At the time, the Britons were making a temporarily successful stand against the Anglo-Saxon invaders who had already occupied the southeastern corner of Britain.

Arthur was never a "king"; he may well have been commander-in-chief of British resistance to the Anglo-Saxons.

Not until the twelfth century, though, did Arthur achieve a quasi-historical existence as the greatest of British kings in the works of Geoffrey of Monmouth.

It was in the French literature of the twelfth and thirteenth centuries that Arthur and his knights came to embody the rise, and eventual decline, of a court exemplifying an aristocratic ideal of chivalry. In the verse romances of Chrétien de Troyes, the focus shifts from the "history" of Arthur to the deeds of his knights who ride out from his court on fabulous adventures and exemplify the chivalric ethos. This would influence the Gawain poet.

Chivalry

From the 12th century onward chivalry came to be understood as a moral, religious and social code of knightly conduct. The particulars of the code varied, but codes would emphasize the virtues of courage, honor, and service.

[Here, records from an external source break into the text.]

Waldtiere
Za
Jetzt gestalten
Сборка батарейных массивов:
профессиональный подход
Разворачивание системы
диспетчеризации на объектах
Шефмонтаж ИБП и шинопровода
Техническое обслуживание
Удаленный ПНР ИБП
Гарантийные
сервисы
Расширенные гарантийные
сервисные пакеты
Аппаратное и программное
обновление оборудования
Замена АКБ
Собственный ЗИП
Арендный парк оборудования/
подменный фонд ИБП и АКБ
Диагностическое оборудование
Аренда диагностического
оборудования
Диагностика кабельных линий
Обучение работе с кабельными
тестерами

Chivalry also came to refer to an idealization of the life and manners of the knight at home in his castle and with his court.

Chivalric Code

Includes: Duties to countrymen and fellow Christians: this contains virtues such as mercy, courage, valor, fairness, protection of the weak and the poor, and in the servant-hood of the knight to his lord.

This also brings with it the idea of being willing to give one’s life for another’s; whether he would be giving his life for a poor man or his lord.

Duties to God: this would contain being faithful to God, protecting the innocent, being faithful to the church, being the champion of good against evil, being generous and obeying God above the feudal lord.

Duties to women: this is probably the most familiar aspect of chivalry. This would contain what is often called courtly love, the idea that the knight is to serve a lady, and after her all other ladies. Most especially in this category is a general gentleness and graciousness to all women.